- [INFORMATION SUPPLIED]

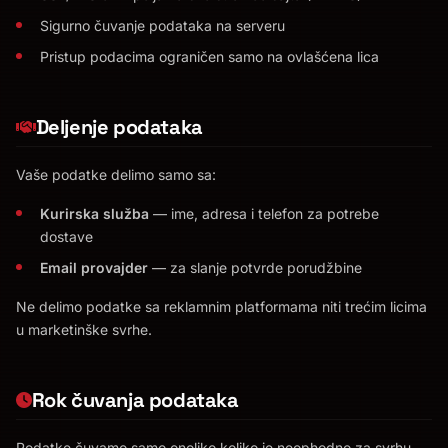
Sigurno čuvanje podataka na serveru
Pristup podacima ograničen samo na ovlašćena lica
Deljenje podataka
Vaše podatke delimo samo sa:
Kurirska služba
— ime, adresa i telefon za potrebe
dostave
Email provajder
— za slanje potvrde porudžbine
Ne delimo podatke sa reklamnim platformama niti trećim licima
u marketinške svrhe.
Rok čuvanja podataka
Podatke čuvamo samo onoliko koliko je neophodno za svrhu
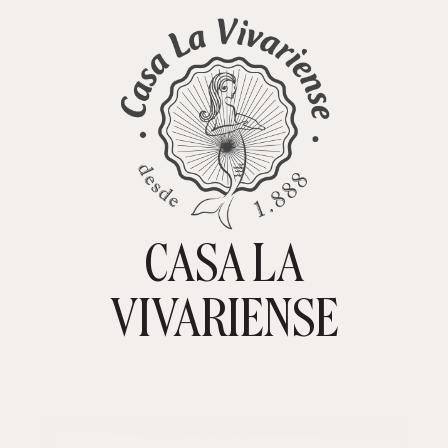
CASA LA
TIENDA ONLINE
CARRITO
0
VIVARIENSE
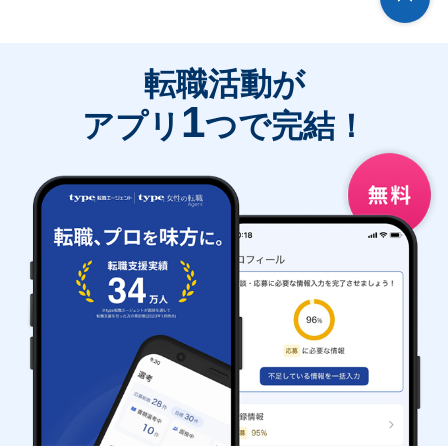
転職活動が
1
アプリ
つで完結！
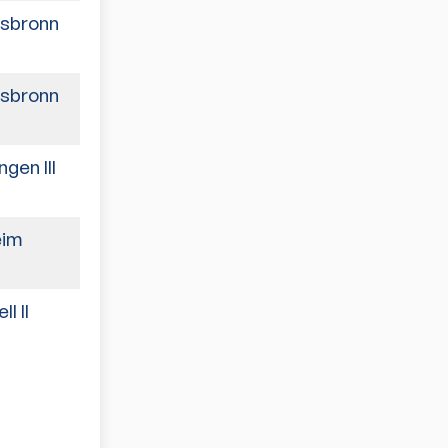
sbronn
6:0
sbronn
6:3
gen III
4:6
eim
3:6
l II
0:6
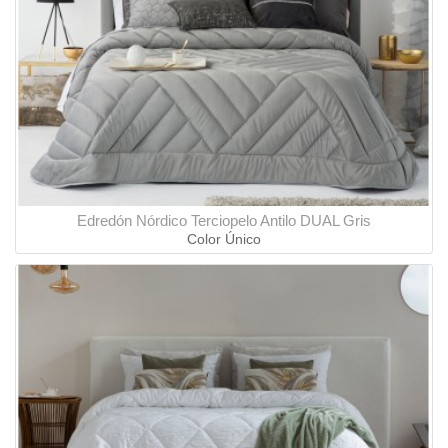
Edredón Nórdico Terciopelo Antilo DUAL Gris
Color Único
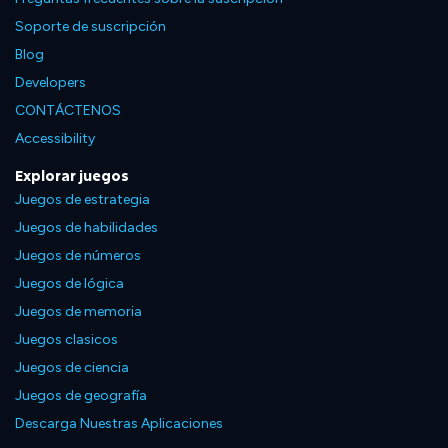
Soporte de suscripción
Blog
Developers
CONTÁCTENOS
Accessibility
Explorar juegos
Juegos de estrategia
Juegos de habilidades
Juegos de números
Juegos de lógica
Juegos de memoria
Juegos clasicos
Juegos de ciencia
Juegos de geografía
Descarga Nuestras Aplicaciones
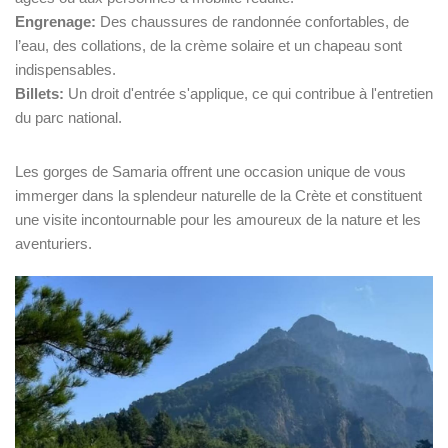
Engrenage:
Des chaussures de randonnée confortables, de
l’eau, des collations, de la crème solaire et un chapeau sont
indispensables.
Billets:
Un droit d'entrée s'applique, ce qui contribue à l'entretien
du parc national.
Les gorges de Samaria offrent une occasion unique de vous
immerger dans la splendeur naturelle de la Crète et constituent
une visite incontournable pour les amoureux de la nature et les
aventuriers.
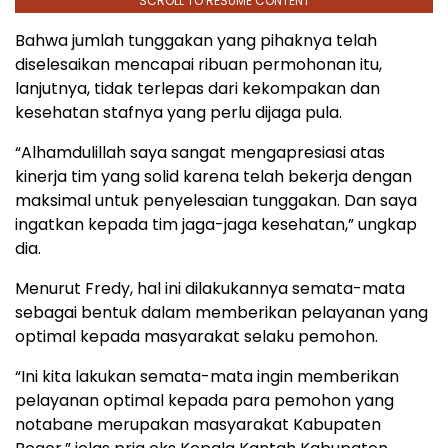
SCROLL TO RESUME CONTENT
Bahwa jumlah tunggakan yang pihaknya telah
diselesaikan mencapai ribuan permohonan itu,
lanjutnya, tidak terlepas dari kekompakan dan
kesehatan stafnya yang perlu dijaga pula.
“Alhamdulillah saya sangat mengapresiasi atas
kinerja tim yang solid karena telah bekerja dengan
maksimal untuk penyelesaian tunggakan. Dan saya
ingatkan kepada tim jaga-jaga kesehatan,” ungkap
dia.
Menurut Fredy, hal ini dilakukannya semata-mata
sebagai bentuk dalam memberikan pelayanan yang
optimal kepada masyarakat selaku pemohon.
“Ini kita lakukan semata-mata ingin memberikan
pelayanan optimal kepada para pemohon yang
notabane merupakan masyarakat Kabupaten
==
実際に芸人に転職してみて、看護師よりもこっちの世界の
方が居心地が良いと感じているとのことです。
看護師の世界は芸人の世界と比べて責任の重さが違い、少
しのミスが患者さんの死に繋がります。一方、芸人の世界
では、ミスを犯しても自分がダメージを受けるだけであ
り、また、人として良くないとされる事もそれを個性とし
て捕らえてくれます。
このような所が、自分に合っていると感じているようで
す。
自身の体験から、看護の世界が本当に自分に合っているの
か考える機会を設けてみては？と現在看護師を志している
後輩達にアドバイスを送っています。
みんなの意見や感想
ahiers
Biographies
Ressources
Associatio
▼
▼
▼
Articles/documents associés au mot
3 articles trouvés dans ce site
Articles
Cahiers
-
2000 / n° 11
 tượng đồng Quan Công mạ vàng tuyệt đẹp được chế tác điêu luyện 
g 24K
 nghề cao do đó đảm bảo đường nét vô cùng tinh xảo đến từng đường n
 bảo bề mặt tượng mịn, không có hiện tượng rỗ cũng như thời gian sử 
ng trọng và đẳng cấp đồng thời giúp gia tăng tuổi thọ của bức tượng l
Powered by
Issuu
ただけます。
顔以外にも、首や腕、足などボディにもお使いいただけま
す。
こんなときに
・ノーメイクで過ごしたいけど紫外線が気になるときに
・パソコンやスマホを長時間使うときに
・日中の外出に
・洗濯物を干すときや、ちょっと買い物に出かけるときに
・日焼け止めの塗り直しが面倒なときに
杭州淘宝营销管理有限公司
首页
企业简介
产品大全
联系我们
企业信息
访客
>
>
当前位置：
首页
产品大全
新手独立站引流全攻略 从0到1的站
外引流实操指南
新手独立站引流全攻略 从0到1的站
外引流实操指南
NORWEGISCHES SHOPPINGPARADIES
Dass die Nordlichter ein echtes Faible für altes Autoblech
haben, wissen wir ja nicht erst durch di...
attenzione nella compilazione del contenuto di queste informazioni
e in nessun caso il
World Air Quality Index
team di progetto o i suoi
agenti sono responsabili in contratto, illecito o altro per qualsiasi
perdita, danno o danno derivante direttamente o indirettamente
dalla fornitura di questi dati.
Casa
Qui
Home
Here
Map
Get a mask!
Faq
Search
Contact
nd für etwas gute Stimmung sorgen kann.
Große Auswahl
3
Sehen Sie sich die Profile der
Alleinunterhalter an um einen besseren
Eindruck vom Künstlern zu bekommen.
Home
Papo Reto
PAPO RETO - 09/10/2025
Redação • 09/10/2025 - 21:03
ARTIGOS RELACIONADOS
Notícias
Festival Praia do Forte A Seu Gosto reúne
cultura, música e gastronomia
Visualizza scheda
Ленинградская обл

- [TASK STATEMENT] From the material above, output only the span of lines that starts at the one containing "Les gorges de" and finishes at the one containing "SCROLL TO RESUME CONTENT", word for word and free of pictures.

- [OUTPUT FOR THIS EXERCISE]
Les gorges de Samaria offrent une occasion unique de vous
immerger dans la splendeur naturelle de la Crète et constituent
une visite incontournable pour les amoureux de la nature et les
aventuriers.
SCROLL TO RESUME CONTENT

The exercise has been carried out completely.